As I head off this morning to the annual Lessons and Carols service with our interfaith community, I thought I would repost this essay from 2010…
On Sunday, our community of more than 100 interfaith families held our annual Lessons and Carols service, in anticipation of Christmas. The fifth-graders tied toy stuffed sheep and donkeys to their heads, and acted out the nativity scene. My son played djembe, my daughter sang with the choir while dandling someone’s baby on her knee. Together, we pondered the story of the the angels, the wisemen, the star.
As always, as an interfaith community, our aim is not to meld, mash-up, mix, water-down or confuse our two religions. Instead, we strive to celebrate each holiday, whether Jewish or Christian, with full respect and all the trimmings. So how and why are these celebrations different from those you would find in any church or synagogue? Often, we begin and end a celebration by reciting our interfaith responsive reading, which is not a statement of creed, but a recognition that some of us are Jews, some of us are Christians, some of us have interfaith identities, and we are all equal members of this community. For me, simply knowing that we are an interfaith community changes my perception of any event: ancient rituals, songs and prayers, shimmer with the newness of radical inclusivity.
But also, our clergy, and our members, speak from their interfaith experiences, putting each holiday into our interfaith context. For instance, this week, our rabbi spoke of what Christmas means to him as a Jew. He hears the universal message of Christmas as the existence of God in the poor, the oppressed, the excluded, the “holy other.” He sees God in the pregnant girl, the baby born into poverty, the lowly shepherds, the mysterious travellers who came bearing gifts from afar. You do not have to believe that Jesus was the only human incarnation of God to be inspired by this narrative.

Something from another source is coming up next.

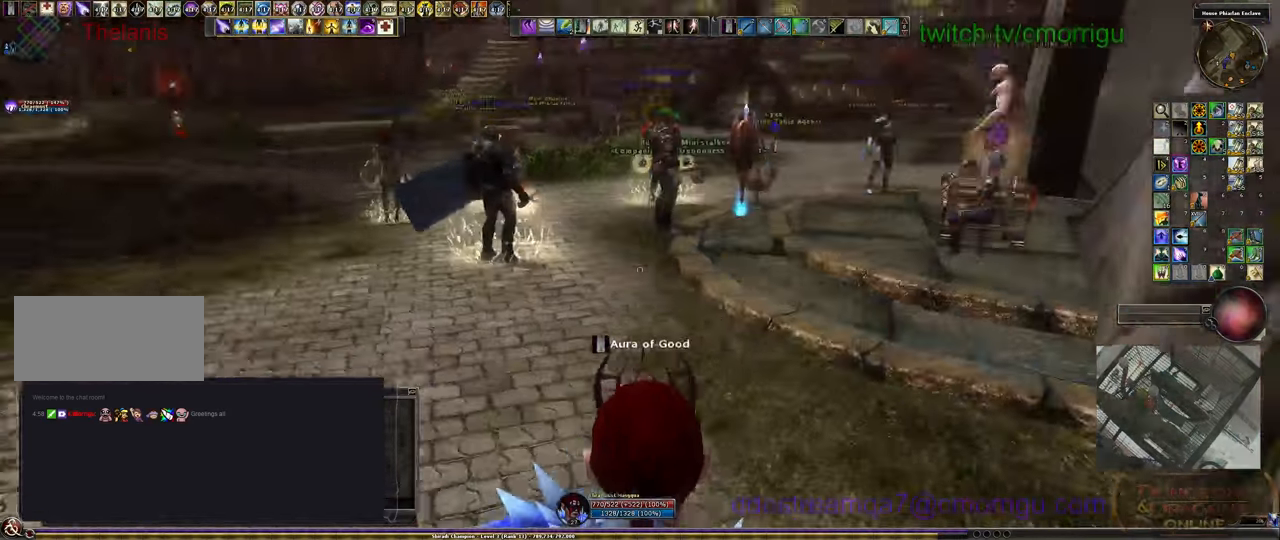
Gameplay with keyboard; each line is a JSON object with the keys held at the frame after it. "events" lists presses ("down") and releases ("up") of ".", "/", "0", "1", "2", "3", "4", "5", "6", "7", "8", "9", "a", "b", "backslash", "backspace", "c", "caps_lock", "comma", "ctrl_l", "ctrl_r", "d", "e", "equals", "escape", "f", "f1", "f10", "f11", "f12", "f2", "f3", "f4", "f5", "f6", "f7", "f8", "f9", "g", "h", "i", "j", "k", "l", "lbracket", "m", "minus", "n", "o", "p", "q", "quote", "r", "rbracket", "return", "s", "semicolon", "shift_l", "shift_r", "space", "t", "tab", "tilde", "u", "v", "w", "x", "y" and "z" between this image and that frame as [ms after this image, input, new state], when the widget could be followed in between. No other keys are recorded. Mouse input is not recorded.
{"keys": ["a", "w"], "events": [[33, "w", "down"], [300, "a", "down"]]}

For many of our members, being part of an interfaith community gives them an opportunity to connect to family traditions and history, rather than suppressing them. At our service this week, Jonathan Brown spoke of his great grandfather, who was Head Chorister in the original “Nine Lessons and Carols,” created 130 years ago in Truro, Cornwall. Jonathan explains, “The service was designed to be as inclusive as possible: non-denominational, no creeds, no ceremonies or communion.” Of course, at the time, virtually everyone in Cornwall was Christian, but the idea of expanding this tradition to include Jonathan’s Jewish wife, his interfaith son, feels somehow organic and true.
As an interfaith community, we encourage families to take children to church, to synagogue, to celebrate with extended family, to maintain their connections to ancient traditions. This week, Jonathan and his family will return to his birthplace in Cornwall, and his son will be the fifth generation to take part in the Lessons and Carols service there.
But we also know that by providing a space and time to celebrate together, as an interfaith community, we help each other through the moments of dissonance and alienation that inevitably come along with the exuberance and thrill of our pioneering cross-cultural and cross-religious relationships.
Another member of our community confessed to me this week that he had bought his wife a Christmas present for the first time, after decades of marriage. A most loving and supportive husband, as a Jew he just had not been able to transcend the bitter history of religious conflict and wrap his head around the idea of a Christmas gift. He credited our interfaith community with his shift in thinking, and his ability to finally arrive, bearing a gift from afar.